The authorities reportedly requested the extradition of Egyptian nationals from several countries, including Bosnia and Herzegovina, Uruguay and Yemen. As a result, some people were threatened with extradition or were forcibly returned to Egypt, where they were at risk of human rights violations, including torture or ill-treatment.

  • In February, the Yemeni authorities handed over 15 Egyptian nationals including Dr Sayyid 'Abd al-Aziz Imam al-Sharif, Muhammed 'Abd al-Aziz al-Gamal and Uthman al-Samman. The last two had been sentenced to death in absentia in 1999 and 1994 respectively. The fate and whereabouts of those returned were not known to AI or, reportedly, to their families and friends. Their extradition was reportedly in exchange for the return of the Yemeni opposition figure, Colonel Ahmed Salem Obeid. They had been held in Sana'a, Yemen, by Political Security, the branch of the security forces which deals with political and security suspects (see Yemen entry).

Death penalty

Death sentences continued to be passed and carried out. Many people remained under sentence of death. The local NGO community started a debate on the future of the death penalty in the country.

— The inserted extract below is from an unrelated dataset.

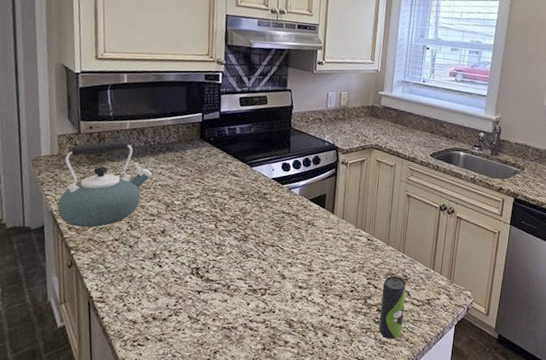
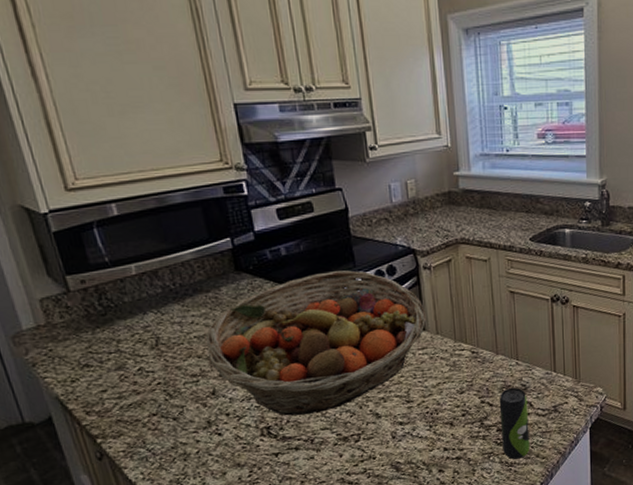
kettle: present [57,140,153,228] -> none [57,291,183,409]
fruit basket: none [165,152,337,265] -> present [206,270,427,416]

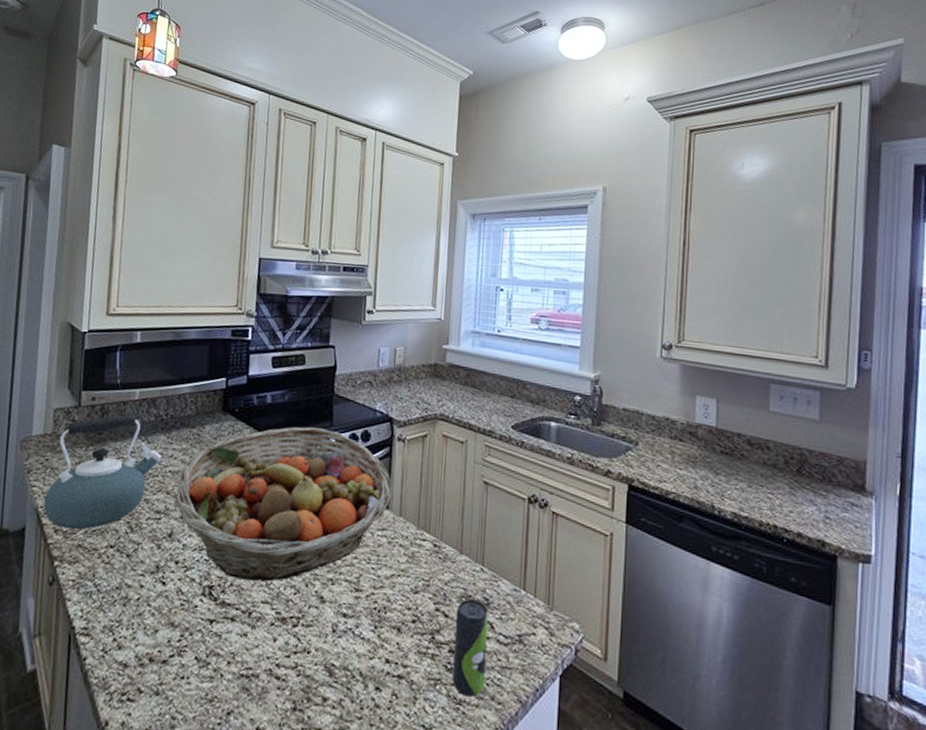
kettle: none [57,291,183,409] -> present [43,414,162,530]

  • Six members of a family known as 'Abd al-Halim were reportedly hanged in Qina Prison in Qina, Upper Egypt, in September. They had been sentenced to death for the killing of 22 members of a rival clan in August 2002 in Sohag, Upper Egypt.


With the deterioration of the situation in Darfur in western Sudan and the ongoing peace negotiations regarding southern Sudan, UN High Commissioner for Refugees (UNHCR)-Cairo decided to freeze individual determination status for Sudanese asylum-seekers for six months starting on 1 June, pending developments in Sudan. In August, 23 Sudanese refugees were reportedly arrested following a demonstration to protest against this decision. Those arrested were accused of rioting and damaging public property; they were all released in September. UNHCR-Cairo continued to provide protection against forcible return and provided all Sudanese asylum-seekers with temporary protection cards.

AI country visits

In May AI delegates met refugee and asylum-seeking families, UNHCR representatives and organizations working on behalf of refugees and asylum-seekers. The visit focused on access to primary education for refugee and asylum-seeking children.

AI organized a regional consultative workshop in Cairo on media and violence against women in the Middle East and North Africa.